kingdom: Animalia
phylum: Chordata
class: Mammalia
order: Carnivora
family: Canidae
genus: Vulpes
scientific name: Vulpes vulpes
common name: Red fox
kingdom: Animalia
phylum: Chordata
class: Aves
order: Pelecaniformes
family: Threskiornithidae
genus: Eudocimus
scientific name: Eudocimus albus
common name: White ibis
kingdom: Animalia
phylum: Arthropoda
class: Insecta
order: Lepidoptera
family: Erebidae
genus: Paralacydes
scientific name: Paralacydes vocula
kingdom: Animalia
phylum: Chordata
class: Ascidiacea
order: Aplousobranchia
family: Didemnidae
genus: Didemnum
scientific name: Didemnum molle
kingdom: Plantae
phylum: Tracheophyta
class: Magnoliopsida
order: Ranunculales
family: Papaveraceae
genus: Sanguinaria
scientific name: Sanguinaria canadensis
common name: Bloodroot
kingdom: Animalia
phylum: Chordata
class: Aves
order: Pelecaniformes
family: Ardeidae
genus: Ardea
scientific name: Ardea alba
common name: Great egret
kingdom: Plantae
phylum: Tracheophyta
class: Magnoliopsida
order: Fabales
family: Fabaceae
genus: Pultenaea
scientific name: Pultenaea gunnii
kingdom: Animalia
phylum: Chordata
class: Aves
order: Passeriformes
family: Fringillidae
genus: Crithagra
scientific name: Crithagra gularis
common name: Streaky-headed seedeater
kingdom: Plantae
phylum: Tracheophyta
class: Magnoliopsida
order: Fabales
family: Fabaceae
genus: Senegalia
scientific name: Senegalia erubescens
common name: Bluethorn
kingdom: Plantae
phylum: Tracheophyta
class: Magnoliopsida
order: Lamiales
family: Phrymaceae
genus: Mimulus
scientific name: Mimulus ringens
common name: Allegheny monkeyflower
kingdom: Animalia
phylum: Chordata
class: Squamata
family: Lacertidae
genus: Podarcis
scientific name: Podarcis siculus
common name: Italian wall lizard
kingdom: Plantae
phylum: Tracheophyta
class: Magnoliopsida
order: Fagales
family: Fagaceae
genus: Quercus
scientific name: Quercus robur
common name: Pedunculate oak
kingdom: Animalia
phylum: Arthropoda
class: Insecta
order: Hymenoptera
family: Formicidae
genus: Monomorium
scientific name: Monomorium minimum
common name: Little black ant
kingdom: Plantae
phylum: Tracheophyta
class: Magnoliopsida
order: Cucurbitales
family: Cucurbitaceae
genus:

Written problem:
Reproduce every line of the material above word for word, from start to finish.

Result of this task:
kingdom: Animalia
phylum: Chordata
class: Mammalia
order: Carnivora
family: Canidae
genus: Vulpes
scientific name: Vulpes vulpes
common name: Red fox
kingdom: Animalia
phylum: Chordata
class: Aves
order: Pelecaniformes
family: Threskiornithidae
genus: Eudocimus
scientific name: Eudocimus albus
common name: White ibis
kingdom: Animalia
phylum: Arthropoda
class: Insecta
order: Lepidoptera
family: Erebidae
genus: Paralacydes
scientific name: Paralacydes vocula
kingdom: Animalia
phylum: Chordata
class: Ascidiacea
order: Aplousobranchia
family: Didemnidae
genus: Didemnum
scientific name: Didemnum molle
kingdom: Plantae
phylum: Tracheophyta
class: Magnoliopsida
order: Ranunculales
family: Papaveraceae
genus: Sanguinaria
scientific name: Sanguinaria canadensis
common name: Bloodroot
kingdom: Animalia
phylum: Chordata
class: Aves
order: Pelecaniformes
family: Ardeidae
genus: Ardea
scientific name: Ardea alba
common name: Great egret
kingdom: Plantae
phylum: Tracheophyta
class: Magnoliopsida
order: Fabales
family: Fabaceae
genus: Pultenaea
scientific name: Pultenaea gunnii
kingdom: Animalia
phylum: Chordata
class: Aves
order: Passeriformes
family: Fringillidae
genus: Crithagra
scientific name: Crithagra gularis
common name: Streaky-headed seedeater
kingdom: Plantae
phylum: Tracheophyta
class: Magnoliopsida
order: Fabales
family: Fabaceae
genus: Senegalia
scientific name: Senegalia erubescens
common name: Bluethorn
kingdom: Plantae
phylum: Tracheophyta
class: Magnoliopsida
order: Lamiales
family: Phrymaceae
genus: Mimulus
scientific name: Mimulus ringens
common name: Allegheny monkeyflower
kingdom: Animalia
phylum: Chordata
class: Squamata
family: Lacertidae
genus: Podarcis
scientific name: Podarcis siculus
common name: Italian wall lizard
kingdom: Plantae
phylum: Tracheophyta
class: Magnoliopsida
order: Fagales
family: Fagaceae
genus: Quercus
scientific name: Quercus robur
common name: Pedunculate oak
kingdom: Animalia
phylum: Arthropoda
class: Insecta
order: Hymenoptera
family: Formicidae
genus: Monomorium
scientific name: Monomorium minimum
common name: Little black ant
kingdom: Plantae
phylum: Tracheophyta
class: Magnoliopsida
order: Cucurbitales
family: Cucurbitaceae
genus:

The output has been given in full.